Music Minus One
- Industry: Music production and recording
- Founded: 1950; 76 years ago
- Founder: Irv Kratka
- Headquarters: Westchester, New York, United States
- Parent: Hal Leonard
- Website: www.musicminusone.com

= Music Minus One =

Music Minus One (MMO) was an American educational music company founded in Westchester, New York. The company released play-along albums intended to accompany a melodic instrument or vocalist as an aid for practice and music education.

==Background==

Music Minus One was founded in 1950 by Irv Kratka, then a 24-year-old college student. The company's first recording was based on Franz Schubert's Trout Quintet, with one instrumental part omitted in each version so performers could play along with the remaining ensemble.

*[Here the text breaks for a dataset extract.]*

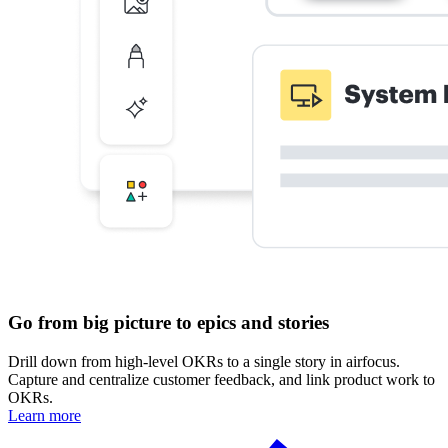
Go from big picture to epics and stories
Drill down from high-level OKRs to a single story in airfocus.
Capture and centralize customer feedback, and link product work to
OKRs.
Learn more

In subsequent years the company expanded into chamber music, jazz, opera, vocal music and educational accompaniment recordings. Musicians appearing on MMO recordings included Stan Getz, Hank Jones, George Barnes, Max Roach, Julius Baker, Elaine Douvas, Armando Ghitalla, Stanley Drucker and Christian Reichert.

MMO produced approximately 900 albums covering genres including classical music, chamber music, opera, lieder, popular music, jazz and religious music.

During the expansion of its classical catalogue, Music Minus One developed long-term recording collaborations with a number of orchestras and conductors.

Numerous concerto and accompaniment releases were recorded with the Stuttgart Symphony Orchestra under conductor Emil Kahn.

Music Minus One also maintained an extensive collaboration with the Plovdiv Philharmonic Orchestra and Bulgarian conductor Nayden Todorov, particularly in classical and opera accompaniment recordings.

==Sale to Hal Leonard==

In 2016 the CEO of Hal Leonard Corporation, Keith Mardak, purchased Music Minus One.